Nevertheless, significant gaps remain between this system and commercial systems in mechanical performance. First, this paper did not conduct systematic testing of the quick-change device’s clamping force, load capacity, repeatability, mechanical stiffness, or durability, preventing direct mechanical performance comparisons with commercial products. Second, commercial systems typically incorporate redundant sensors, mechanical self-locking structures, and safety-compliant designs. In contrast, this prototype relies solely on motor current and encoder position to determine locking status, lacking independent limit switches or redundant detection mechanisms. This remains insufficient for scenarios with stringent safety requirements. Furthermore, commercial systems generally employ industrial-grade drive modules with comprehensive protection against overcurrent, short circuits, reverse connections, electromagnetic interference, and temperature. The MOSFET drive solution used in this paper remains a research prototype design, failing to fully meet the electrical reliability requirements of industrial environments.

In summary, experimental results validate the effectiveness of this quick-change control system at the control and communication levels. Comparisons with commercial systems reveal that its advantages primarily lie in openness and scalability, while significant shortcomings remain in mechanical structural performance, safety redundancy, and industrial-grade reliability. These differences further underscore the positioning of this research: the system aims to provide a flexible, reproducible, and scalable control framework for multi-tool automation studies on lightweight robotic arms, rather than replacing existing commercial industrial products.

7. Conclusions and Future Work

This paper proposes a quick-change control system for multi-tool switching tasks on lightweight robotic arms, designed around three objectives: open interfaces, heterogeneous tool compatibility, and process stability. The system employs a modular quick-change device as its hardware foundation. Through a unified four-wire electrical interface, an RS-485-based communication bus, and an automatic tool ID recognition mechanism, it enables rapid integration of both proprietary tools and various motor-driven tools. At the host computer level, a ROS-based process control architecture enables the robotic arm to perform automatic tool switching and continuous operations in typical tasks like “drilling-assembly.” Experimental results demonstrate high stability in clamping time, communication success rate, and multi-step assembly processes, validating the feasibility of the proposed approach at both control and communication levels.

Nevertheless, this research remains at the prototype system validation stage, with comprehensive testing of the quick-change device’s mechanical performance, service life, safety redundancy, and industrial environment adaptability yet to be conducted.
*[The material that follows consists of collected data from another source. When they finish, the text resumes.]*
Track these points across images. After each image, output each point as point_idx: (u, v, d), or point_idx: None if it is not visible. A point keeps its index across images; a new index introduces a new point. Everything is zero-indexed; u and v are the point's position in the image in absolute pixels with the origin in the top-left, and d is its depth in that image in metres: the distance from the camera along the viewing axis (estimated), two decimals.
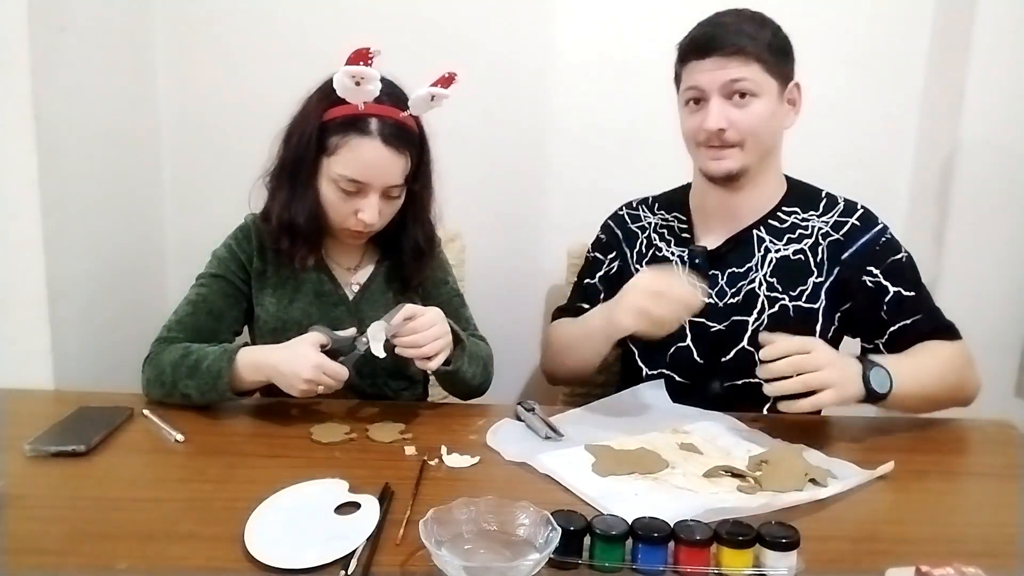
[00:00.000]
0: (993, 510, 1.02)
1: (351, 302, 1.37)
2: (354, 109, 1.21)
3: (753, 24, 1.25)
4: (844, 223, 1.32)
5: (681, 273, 1.25)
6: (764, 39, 1.24)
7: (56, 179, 1.40)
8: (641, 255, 1.42)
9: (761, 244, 1.33)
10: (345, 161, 1.22)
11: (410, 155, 1.25)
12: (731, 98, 1.25)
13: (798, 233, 1.33)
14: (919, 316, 1.28)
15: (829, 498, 0.98)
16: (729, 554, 0.82)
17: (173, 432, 1.14)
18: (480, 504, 0.87)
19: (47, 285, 1.39)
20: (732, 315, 1.31)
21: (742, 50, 1.22)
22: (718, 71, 1.24)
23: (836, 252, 1.31)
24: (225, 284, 1.34)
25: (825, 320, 1.31)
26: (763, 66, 1.24)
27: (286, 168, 1.29)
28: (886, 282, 1.29)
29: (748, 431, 1.19)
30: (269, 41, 1.81)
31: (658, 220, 1.44)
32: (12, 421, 1.19)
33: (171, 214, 1.89)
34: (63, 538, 0.88)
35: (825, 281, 1.31)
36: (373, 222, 1.25)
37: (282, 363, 1.16)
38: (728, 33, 1.24)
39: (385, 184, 1.24)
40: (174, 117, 1.84)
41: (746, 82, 1.23)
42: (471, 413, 1.25)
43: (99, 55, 1.58)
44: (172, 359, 1.23)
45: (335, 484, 0.99)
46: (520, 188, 1.88)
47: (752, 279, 1.32)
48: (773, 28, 1.27)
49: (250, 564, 0.83)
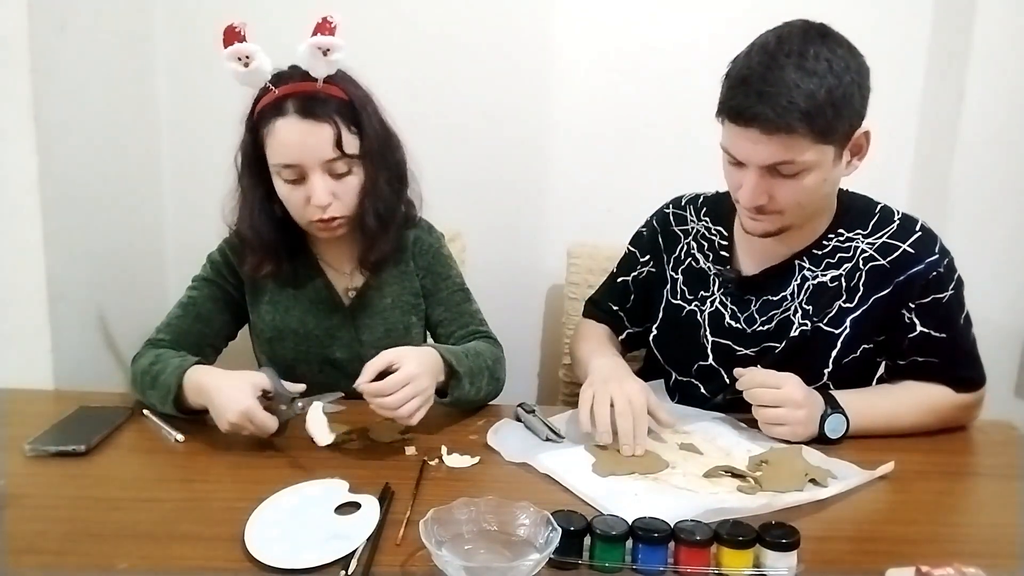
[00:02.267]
0: (993, 510, 1.02)
1: (347, 308, 1.34)
2: (269, 96, 1.20)
3: (806, 79, 1.04)
4: (894, 248, 1.19)
5: (668, 417, 1.15)
6: (817, 107, 1.04)
7: (56, 179, 1.40)
8: (679, 262, 1.35)
9: (800, 272, 1.23)
10: (274, 149, 1.20)
11: (336, 123, 1.19)
12: (775, 172, 1.10)
13: (838, 257, 1.22)
14: (935, 360, 1.21)
15: (829, 498, 0.98)
16: (729, 554, 0.82)
17: (173, 432, 1.14)
18: (480, 504, 0.87)
19: (47, 285, 1.39)
20: (762, 341, 1.25)
21: (787, 129, 1.05)
22: (760, 147, 1.08)
23: (876, 280, 1.20)
24: (216, 289, 1.33)
25: (846, 347, 1.21)
26: (815, 138, 1.06)
27: (237, 183, 1.29)
28: (917, 319, 1.20)
29: (748, 431, 1.18)
30: (269, 41, 1.81)
31: (702, 228, 1.34)
32: (12, 421, 1.19)
33: (171, 214, 1.89)
34: (63, 538, 0.88)
35: (855, 308, 1.21)
36: (324, 202, 1.19)
37: (217, 396, 1.10)
38: (771, 108, 1.04)
39: (318, 159, 1.18)
40: (174, 117, 1.84)
41: (793, 165, 1.08)
42: (471, 413, 1.25)
43: (99, 55, 1.57)
44: (143, 366, 1.22)
45: (335, 484, 0.99)
46: (520, 188, 1.88)
47: (786, 308, 1.23)
48: (830, 84, 1.04)
49: (250, 564, 0.83)
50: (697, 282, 1.32)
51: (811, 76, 1.05)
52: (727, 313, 1.28)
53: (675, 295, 1.34)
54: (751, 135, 1.07)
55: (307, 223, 1.25)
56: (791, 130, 1.05)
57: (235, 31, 1.15)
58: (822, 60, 1.06)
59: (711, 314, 1.29)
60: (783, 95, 1.04)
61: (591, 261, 1.71)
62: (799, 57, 1.05)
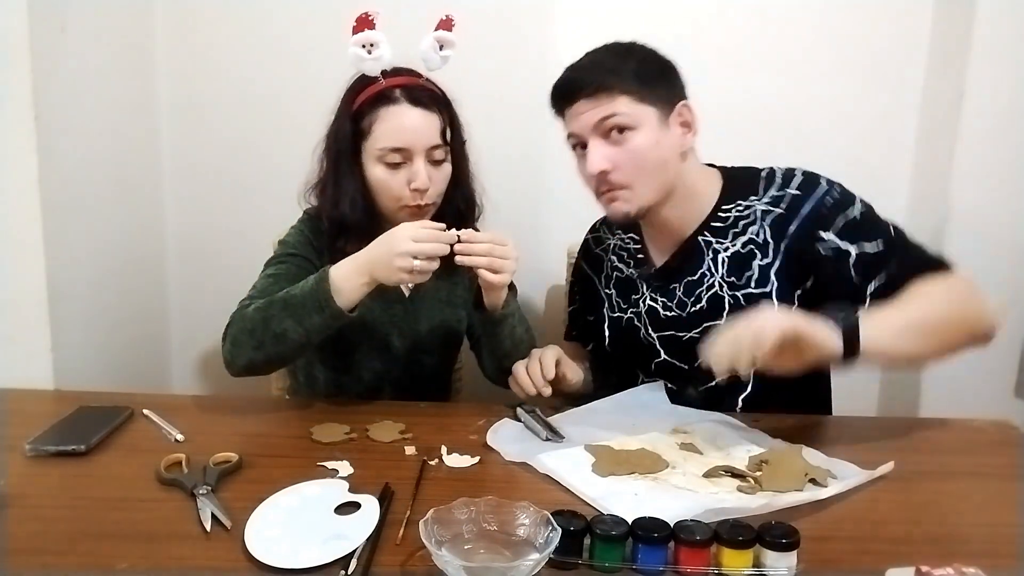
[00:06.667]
0: (993, 510, 1.01)
1: (407, 300, 1.40)
2: (378, 87, 1.27)
3: (614, 57, 1.22)
4: (783, 195, 1.26)
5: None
6: (628, 69, 1.20)
7: (56, 179, 1.40)
8: (608, 279, 1.43)
9: (708, 247, 1.28)
10: (382, 133, 1.26)
11: (441, 114, 1.29)
12: (609, 136, 1.20)
13: (741, 225, 1.27)
14: (893, 263, 1.19)
15: (829, 498, 0.98)
16: (729, 554, 0.82)
17: (173, 432, 1.14)
18: (480, 504, 0.87)
19: (47, 285, 1.39)
20: (704, 321, 1.27)
21: (604, 86, 1.19)
22: (587, 113, 1.21)
23: (780, 227, 1.24)
24: (303, 261, 1.33)
25: (781, 303, 1.23)
26: (632, 97, 1.19)
27: (330, 169, 1.32)
28: (843, 243, 1.20)
29: (748, 431, 1.18)
30: (269, 41, 1.81)
31: (617, 241, 1.43)
32: (12, 421, 1.19)
33: (171, 214, 1.89)
34: (63, 538, 0.88)
35: (773, 261, 1.24)
36: (425, 186, 1.27)
37: (376, 244, 1.17)
38: (587, 74, 1.21)
39: (425, 145, 1.27)
40: (174, 117, 1.84)
41: (617, 117, 1.19)
42: (471, 413, 1.25)
43: (99, 55, 1.58)
44: (257, 307, 1.21)
45: (335, 484, 0.99)
46: (520, 188, 1.88)
47: (710, 283, 1.28)
48: (640, 56, 1.23)
49: (250, 564, 0.83)
50: (627, 289, 1.38)
51: (618, 55, 1.23)
52: (659, 306, 1.33)
53: (613, 310, 1.40)
54: (579, 107, 1.21)
55: (398, 207, 1.30)
56: (608, 88, 1.19)
57: (368, 19, 1.24)
58: (629, 47, 1.24)
59: (647, 312, 1.34)
60: (594, 64, 1.22)
61: None
62: (610, 46, 1.24)
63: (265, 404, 1.28)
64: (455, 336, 1.47)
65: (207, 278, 1.90)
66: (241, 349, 1.21)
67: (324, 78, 1.29)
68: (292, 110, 1.76)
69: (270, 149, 1.83)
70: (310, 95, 1.33)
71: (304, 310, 1.17)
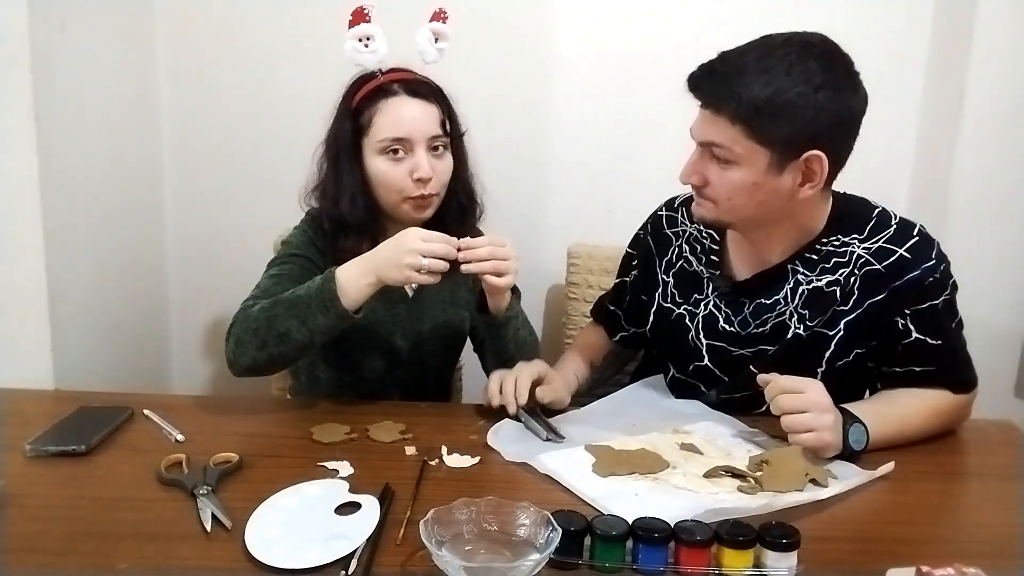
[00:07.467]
0: (993, 510, 1.02)
1: (411, 300, 1.40)
2: (376, 82, 1.28)
3: (758, 73, 1.06)
4: (890, 252, 1.17)
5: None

Future work will focus on the following directions:

(1)

Supplement mechanical structure testing, including clamping force, repeatability accuracy, and durability assessment;

(2)

Introduce independent limit switches or redundant sensors to achieve more reliable clamping status detection;

(3)

Adopt industrial-grade motor drive modules and anti-interference circuits to enhance control system stability in complex environments;

(4)

Extend interface protocols to support a broader range of self-developed tools and further develop a task-level multi-tool collaboration framework.

These efforts will advance the current system from a research prototype to an engineering application, providing a more reliable technological foundation for multi-task flexible assembly using lightweight robotic arms.